Labour finally look to women for its next leader

By Alice Fuller
December 13 2019, 18.00

Jeremy Corbyn announced his imminent resignation as Labour party leader, but who will win the race to replace him?

Labour has had 22 leaders but the party has never been headed by a woman.

The Conservatives have seen two female leaders in Margaret Thatcher and Theresa May, and Jo Swinson was the first woman to be elected as leader of the Lib Dems.

Sian Berry, Caroline Lucas and Natalie Bennett have all led the Green Party.

Women dominate the list of contenders for Corbyn’s replacement.

Shadow business secretary Rebecca Long-Bailey and shadow Brexit secretary Keir Starmer are favourites to take over.

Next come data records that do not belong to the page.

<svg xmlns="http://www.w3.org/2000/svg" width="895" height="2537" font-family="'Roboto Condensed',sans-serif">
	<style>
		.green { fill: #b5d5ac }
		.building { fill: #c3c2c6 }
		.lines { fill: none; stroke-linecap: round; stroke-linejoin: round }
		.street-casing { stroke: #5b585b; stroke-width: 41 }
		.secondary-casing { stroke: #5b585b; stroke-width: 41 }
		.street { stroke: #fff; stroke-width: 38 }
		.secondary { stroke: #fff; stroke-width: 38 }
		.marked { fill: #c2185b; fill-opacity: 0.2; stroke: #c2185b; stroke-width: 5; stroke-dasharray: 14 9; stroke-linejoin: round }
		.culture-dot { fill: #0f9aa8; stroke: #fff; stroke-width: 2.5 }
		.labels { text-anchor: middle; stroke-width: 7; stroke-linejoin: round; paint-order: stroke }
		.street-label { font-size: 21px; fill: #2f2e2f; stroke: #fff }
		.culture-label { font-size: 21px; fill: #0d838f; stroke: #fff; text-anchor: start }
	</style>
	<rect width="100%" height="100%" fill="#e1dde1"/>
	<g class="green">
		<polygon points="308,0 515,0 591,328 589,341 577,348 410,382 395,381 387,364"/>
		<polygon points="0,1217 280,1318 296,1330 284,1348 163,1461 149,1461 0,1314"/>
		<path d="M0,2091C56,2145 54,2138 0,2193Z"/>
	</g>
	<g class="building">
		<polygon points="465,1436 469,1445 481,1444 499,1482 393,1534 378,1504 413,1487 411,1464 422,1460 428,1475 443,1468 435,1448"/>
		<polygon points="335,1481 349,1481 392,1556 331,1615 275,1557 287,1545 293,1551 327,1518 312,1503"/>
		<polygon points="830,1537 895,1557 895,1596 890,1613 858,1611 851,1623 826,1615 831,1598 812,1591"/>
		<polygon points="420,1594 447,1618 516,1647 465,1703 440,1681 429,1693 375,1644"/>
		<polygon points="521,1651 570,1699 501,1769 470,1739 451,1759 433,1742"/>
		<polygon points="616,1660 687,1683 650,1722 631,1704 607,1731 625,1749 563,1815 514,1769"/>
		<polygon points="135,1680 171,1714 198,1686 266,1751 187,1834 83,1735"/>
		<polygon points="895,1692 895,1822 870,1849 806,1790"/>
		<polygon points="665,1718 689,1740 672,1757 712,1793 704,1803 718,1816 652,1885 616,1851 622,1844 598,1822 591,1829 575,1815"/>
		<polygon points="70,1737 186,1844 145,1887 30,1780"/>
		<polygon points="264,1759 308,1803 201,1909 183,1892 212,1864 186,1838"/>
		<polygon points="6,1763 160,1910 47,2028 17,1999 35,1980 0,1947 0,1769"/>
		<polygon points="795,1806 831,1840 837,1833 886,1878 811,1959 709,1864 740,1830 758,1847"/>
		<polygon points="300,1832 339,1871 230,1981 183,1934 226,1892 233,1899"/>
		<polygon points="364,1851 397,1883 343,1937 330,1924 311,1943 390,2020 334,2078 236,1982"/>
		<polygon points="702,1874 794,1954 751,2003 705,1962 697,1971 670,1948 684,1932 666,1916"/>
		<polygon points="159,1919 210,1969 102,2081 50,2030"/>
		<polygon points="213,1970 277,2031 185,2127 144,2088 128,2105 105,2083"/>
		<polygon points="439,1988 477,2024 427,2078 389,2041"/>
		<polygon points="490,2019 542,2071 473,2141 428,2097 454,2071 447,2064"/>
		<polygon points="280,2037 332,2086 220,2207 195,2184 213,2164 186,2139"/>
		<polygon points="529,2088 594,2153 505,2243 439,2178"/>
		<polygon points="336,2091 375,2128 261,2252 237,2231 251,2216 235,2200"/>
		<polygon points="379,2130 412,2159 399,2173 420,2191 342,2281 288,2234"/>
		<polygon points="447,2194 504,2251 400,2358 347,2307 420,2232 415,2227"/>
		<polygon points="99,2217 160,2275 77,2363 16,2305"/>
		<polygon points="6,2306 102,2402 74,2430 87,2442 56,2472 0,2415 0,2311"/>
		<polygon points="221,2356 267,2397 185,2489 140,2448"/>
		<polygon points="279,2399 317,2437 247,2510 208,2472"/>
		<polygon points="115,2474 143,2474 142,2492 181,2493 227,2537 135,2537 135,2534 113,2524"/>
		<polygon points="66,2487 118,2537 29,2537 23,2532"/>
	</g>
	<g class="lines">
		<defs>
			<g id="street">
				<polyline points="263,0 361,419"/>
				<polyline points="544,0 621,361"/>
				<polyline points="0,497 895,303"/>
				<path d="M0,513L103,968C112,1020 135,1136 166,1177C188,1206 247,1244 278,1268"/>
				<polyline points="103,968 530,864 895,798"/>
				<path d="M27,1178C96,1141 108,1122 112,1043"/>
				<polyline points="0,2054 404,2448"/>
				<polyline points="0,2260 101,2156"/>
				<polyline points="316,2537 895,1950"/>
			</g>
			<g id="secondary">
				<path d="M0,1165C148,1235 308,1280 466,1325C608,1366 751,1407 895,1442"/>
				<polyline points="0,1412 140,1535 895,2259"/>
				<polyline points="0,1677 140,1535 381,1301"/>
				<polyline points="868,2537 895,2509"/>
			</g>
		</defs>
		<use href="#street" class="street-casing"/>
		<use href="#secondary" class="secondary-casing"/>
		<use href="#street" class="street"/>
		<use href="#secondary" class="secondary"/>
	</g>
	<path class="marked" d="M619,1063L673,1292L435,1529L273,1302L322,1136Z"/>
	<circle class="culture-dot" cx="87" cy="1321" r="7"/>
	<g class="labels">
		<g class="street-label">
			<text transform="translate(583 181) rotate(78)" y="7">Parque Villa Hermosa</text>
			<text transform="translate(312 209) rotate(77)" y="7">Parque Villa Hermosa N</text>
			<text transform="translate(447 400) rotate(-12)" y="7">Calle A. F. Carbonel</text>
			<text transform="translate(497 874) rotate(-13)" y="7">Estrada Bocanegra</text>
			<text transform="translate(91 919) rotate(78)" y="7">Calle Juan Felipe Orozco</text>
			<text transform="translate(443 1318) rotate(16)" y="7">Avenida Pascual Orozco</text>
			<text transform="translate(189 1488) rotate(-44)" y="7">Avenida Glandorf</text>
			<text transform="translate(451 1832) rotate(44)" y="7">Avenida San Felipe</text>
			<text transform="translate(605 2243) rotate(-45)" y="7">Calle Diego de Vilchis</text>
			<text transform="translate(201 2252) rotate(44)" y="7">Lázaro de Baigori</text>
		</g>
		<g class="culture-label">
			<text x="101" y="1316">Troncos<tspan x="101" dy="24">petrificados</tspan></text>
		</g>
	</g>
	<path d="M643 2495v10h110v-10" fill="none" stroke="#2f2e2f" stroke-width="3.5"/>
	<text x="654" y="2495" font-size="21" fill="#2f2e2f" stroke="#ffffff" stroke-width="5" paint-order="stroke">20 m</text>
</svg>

Both are 3/1 to succeed Corbyn according to Labrokes, with Yvette Cooper in third position at 8/1.

Shadow education secretary Angela Rayner, currently 10/1, was tipped as a possible successor by Alastair Campbell.

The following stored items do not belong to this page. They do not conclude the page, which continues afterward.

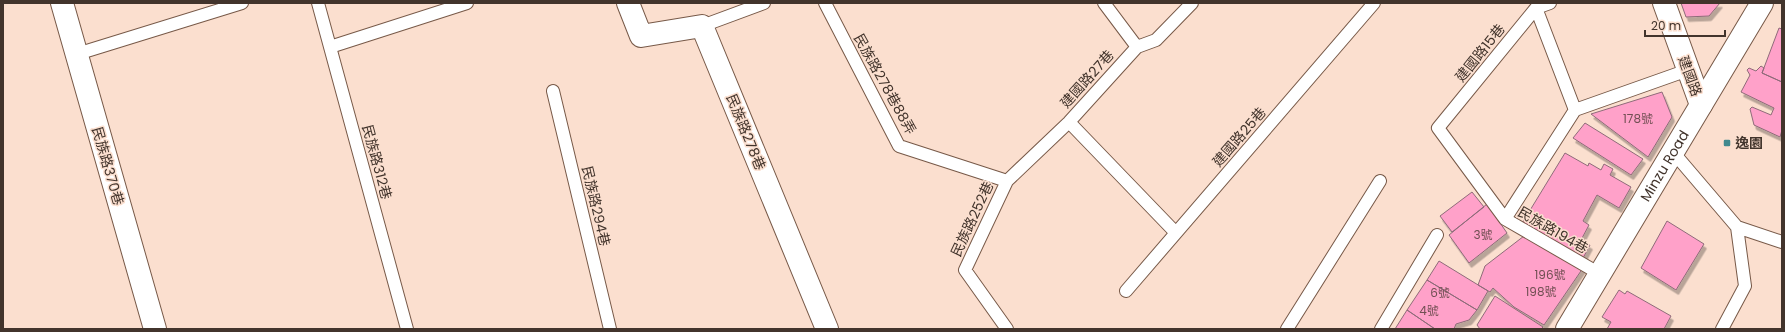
<svg xmlns="http://www.w3.org/2000/svg" width="1785" height="332" font-family="Poppins,'Noto Sans TC',sans-serif">
  <defs>
    <filter id="shadow"><feDropShadow dx="2.5" dy="4.5" stdDeviation="0" flood-color="#0004"/></filter>
  </defs>
  <rect width="100%" height="100%" fill="#fbdfcf"/>
  <path fill="#ffa1c9" stroke="#8e6b79" filter="url(#shadow)" d="M 1681,3 L 1720,3 L 1709,16 L 1686,17 Z
    M 1779,28 L 1782,29 L 1782,82 L 1762,73 Z
    M 1761,66 L 1764,68 L 1762,73 L 1782,82 L 1782,130 L 1780,137 L 1754,125 L 1750,109 L 1752,107 L 1771,115 L 1774,108 L 1741,92 L 1750,75 L 1747,70 L 1749,68 L 1756,71 Z
    M 1662,92 L 1672,117 L 1648,157 L 1591,114 Z
    M 1585,123 L 1643,159 L 1631,175 L 1573,138 Z
    M 1565,153 L 1588,166 L 1589,163 L 1601,170 L 1604,164 L 1613,169 L 1610,175 L 1631,187 L 1619,208 L 1597,195 L 1583,221 L 1589,225 L 1581,240 L 1590,245 L 1582,260 L 1521,225 Z
    M 1472,192 L 1484,207 L 1452,232 L 1440,216 Z
    M 1487,204 L 1507,233 L 1469,263 L 1449,235 Z
    M 1667,221 L 1704,244 L 1676,290 L 1641,268 Z
    M 1524,236 L 1583,268 L 1544,325 L 1514,307 L 1493,288 L 1490,292 L 1478,285 L 1485,266 Z
    M 1439,261 L 1488,291 L 1477,310 L 1427,280 Z
    M 1427,280 L 1477,310 L 1469,320 L 1456,324 L 1454,329 L 1435,329 L 1407,310 Z
    M 1619,290 L 1625,294 L 1627,291 L 1671,316 L 1664,329 L 1607,329 L 1611,322 L 1602,317 Z
    M 1495,296 L 1543,327 L 1541,329 L 1480,329 L 1477,325 Z
    M 1407,310 L 1435,329 L 1395,329 Z"/>
  <g fill="none" stroke-linecap="round" stroke-linejoin="round">
    <g stroke="#775948" stroke-width="14">
      <path id="lane" d="M 318,3 L 407,329
        M 825,3 L 899,146 L 1007,181
        M 1104,3 L 1137,47
        M 1550,3 L 1536,8 L 1438,128 L 1505,219 L 1600,274
        M 702,26 L 764,3
        M 330,47 L 467,3
        M 77,54 L 242,3
        M 553,91 L 610,329
        M 1575,110 L 1688,70
        M 1069,122 L 1176,233
        M 1673,152 L 1737,227 L 1782,242
        M 1505,219 L 1575,110 L 1536,8
        M 1126,291 L 1374,3
        M 1007,329 L 965,270 L 1007,181 L 1069,122 L 1137,47 L 1156,40 L 1192,3
        M 1287,329 L 1380,181
        M 1381,329 L 1437,235
        M 1722,329 L 1745,286 L 1737,227"/>
    </g>
    <g stroke="#775948" stroke-width="24">
      <g id="street">
        <path d="M 62,3 L 155,329"/>
        <path d="M 628,3 L 641,36 L 702,26 L 827,329"/>
        <path d="M 1664,3 L 1701,105"/>
        <path id="s1" d="M 1567,329 L 1762,3"/>
      </g>
    </g>
    <use href="#lane" stroke="#fff" stroke-width="12"/>
    <use href="#street" stroke="#fff" stroke-width="22"/>
  </g>
  <rect fill="#41898e" stroke="#fbdfcf" stroke-width="1.5" x="1723" y="139" width="8" height="8" rx="2"/>
  <g text-anchor="middle" dominant-baseline="central" stroke-width="3" stroke-linejoin="round" paint-order="stroke">
    <g font-size="12" fill="#714f53">
      <text x="1638" y="118">178號</text>
      <text x="1483" y="234">3號</text>
      <text x="1550" y="274">196號</text>
      <text x="1541" y="291">198號</text>
      <text x="1440" y="292">6號</text>
      <text x="1429" y="310">4號</text>
    </g>
    <g font-size="14" fill="#42342c" stroke="#fbdfcf">
      <text transform="translate(1480 53) rotate(-51)">建國路15巷</text>
      <text transform="translate(1690 76) rotate(70)">建國路</text>
      <text transform="translate(1087 79) rotate(-48)">建國路27巷</text>
      <text transform="translate(885 84) rotate(61)">民族路278巷88弄</text>
      <text transform="translate(746 132) rotate(68)">民族路278巷</text>
      <text transform="translate(1239 137) rotate(-49)">建國路25巷</text>
      <text transform="translate(377 162) rotate(75)">民族路312巷</text>
      <text transform="translate(108 166) rotate(74)">民族路370巷</text>
      <text stroke="none"><textPath href="#s1" startOffset="190">Minzu Road</textPath></text>
      <text transform="translate(596 206) rotate(77)">民族路294巷</text>
      <text transform="translate(972 219) rotate(-65)">民族路252巷</text>
      <text transform="translate(1553 230) rotate(30)">民族路194巷</text>
    </g>
    <g font-size="14" font-weight="bold" fill="#42342c" stroke="#fbdfcf" text-anchor="start">
      <text x="1735" y="143">逸園</text>
    </g>
  </g>
  <rect width="1785" height="332" fill="none" stroke="#42342c" stroke-width="8"/>
  <path d="M1645 30v6h80v-6" fill="none" stroke="#42342c" stroke-width="2"/>
  <text x="1651" y="30" font-size="12" fill="#42342c" stroke="#fbdfcf" stroke-width="3" paint-order="stroke">20 m</text>
</svg>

He said in GQ Magazine that whoever comes after Corbyn “has got to be a woman.”

Laura Pidcock, who lost her seat to the Conservatives in North West Durham, also features on the bookies’ list at 12/1.

John McDonnell is next most likely with odds of 16/1.

Whoever takes over will be tasked with rebuilding the party after a disastrous night that saw them only gain one seat in the whole of the UK, Putney.

Ms Long-Bailey avoided the question of whether she would be keen to replace Mr Corbyn.

She said: “We will be having discussions within the party.

“Leading is certainly not something I’ve been thinking about and we will have to convene, look at the election, why we lost it, and determine a process going forward.

“It’s been a devastating night. It has been a very difficult campaign for everybody.”

Jess Phillips, another possible contender, said: “I don’t know what is going to happen next, but what I do know is that if we think this is just some personality contest at the top of the party, that that’s going to be the answer to rescue the single greatest vehicle for social change, then we will inevitably end up in a poor situation.

“So I’m not going to sit here and start some sort of election race or even demand that Jeremy Corbyn goes because the Labour Party was never just about Jeremy Corbyn.”